▸ Work required: Scan the records beneath this line for the line holding "(449, 161) none" and the line holding "(163, 275) none -> (174, 456) //", then transcribe exactly those two and all lines between.

[Extracted records Boundary: Start]

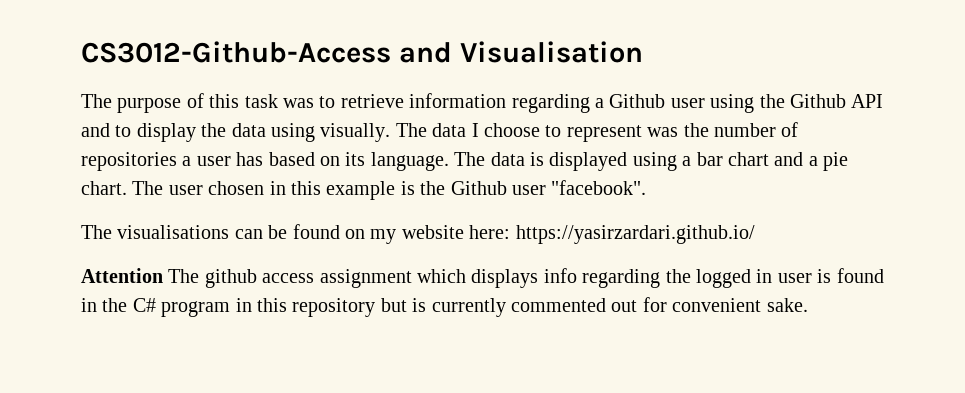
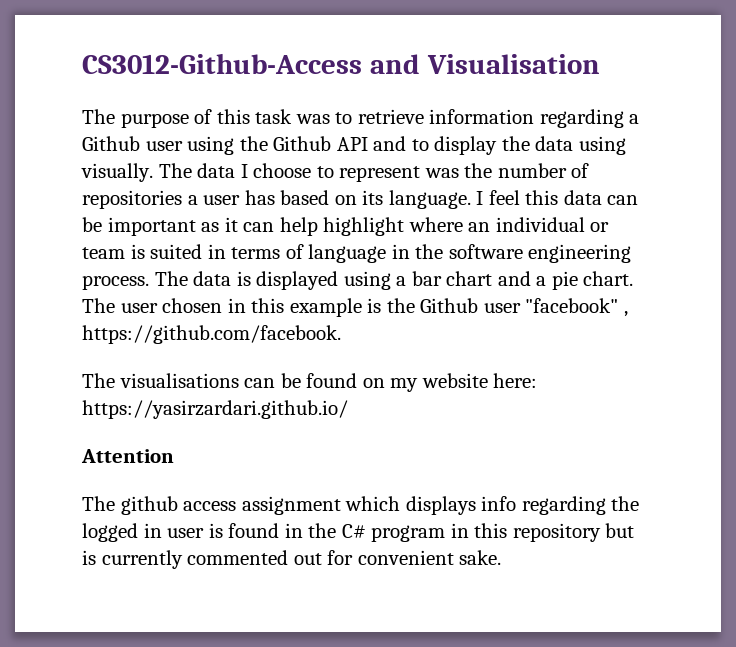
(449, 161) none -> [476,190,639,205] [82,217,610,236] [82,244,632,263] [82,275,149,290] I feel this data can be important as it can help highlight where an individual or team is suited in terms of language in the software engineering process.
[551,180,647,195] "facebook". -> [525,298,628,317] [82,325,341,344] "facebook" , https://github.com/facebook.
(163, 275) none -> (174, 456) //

[Extracted records Boundary: End]
[Extracted records Boundary: Start]

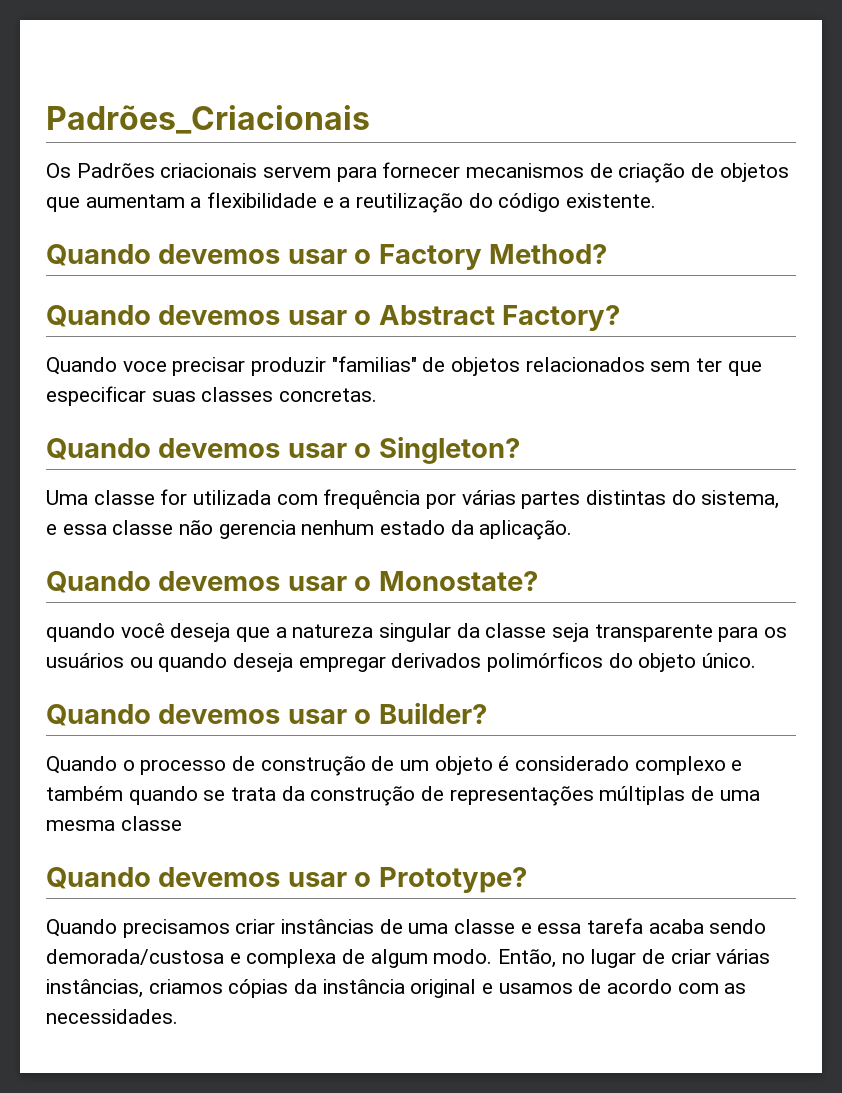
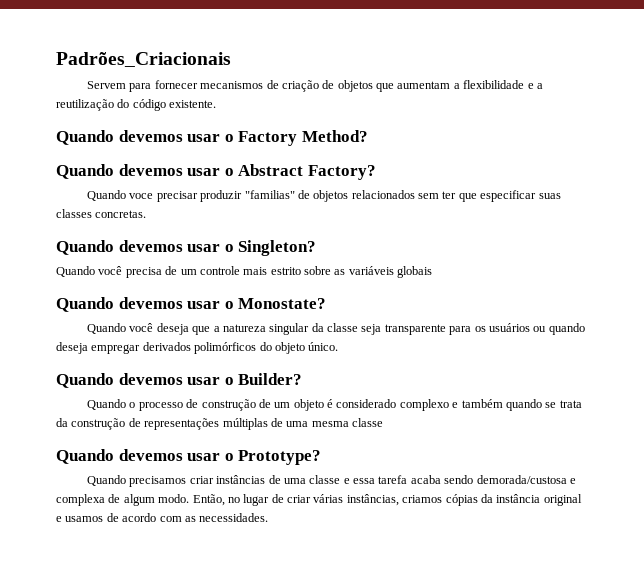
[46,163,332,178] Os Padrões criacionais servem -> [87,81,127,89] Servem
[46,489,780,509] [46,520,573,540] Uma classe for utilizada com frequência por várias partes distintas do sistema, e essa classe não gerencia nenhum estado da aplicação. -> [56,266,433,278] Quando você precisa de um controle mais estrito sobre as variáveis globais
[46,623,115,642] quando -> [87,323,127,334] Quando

[Extracted records Boundary: End]

▸ Output for this task:
(449, 161) none -> [476,190,639,205] [82,217,610,236] [82,244,632,263] [82,275,149,290] I feel this data can be important as it can help highlight where an individual or team is suited in terms of language in the software engineering process.
[551,180,647,195] "facebook". -> [525,298,628,317] [82,325,341,344] "facebook" , https://github.com/facebook.
(163, 275) none -> (174, 456) //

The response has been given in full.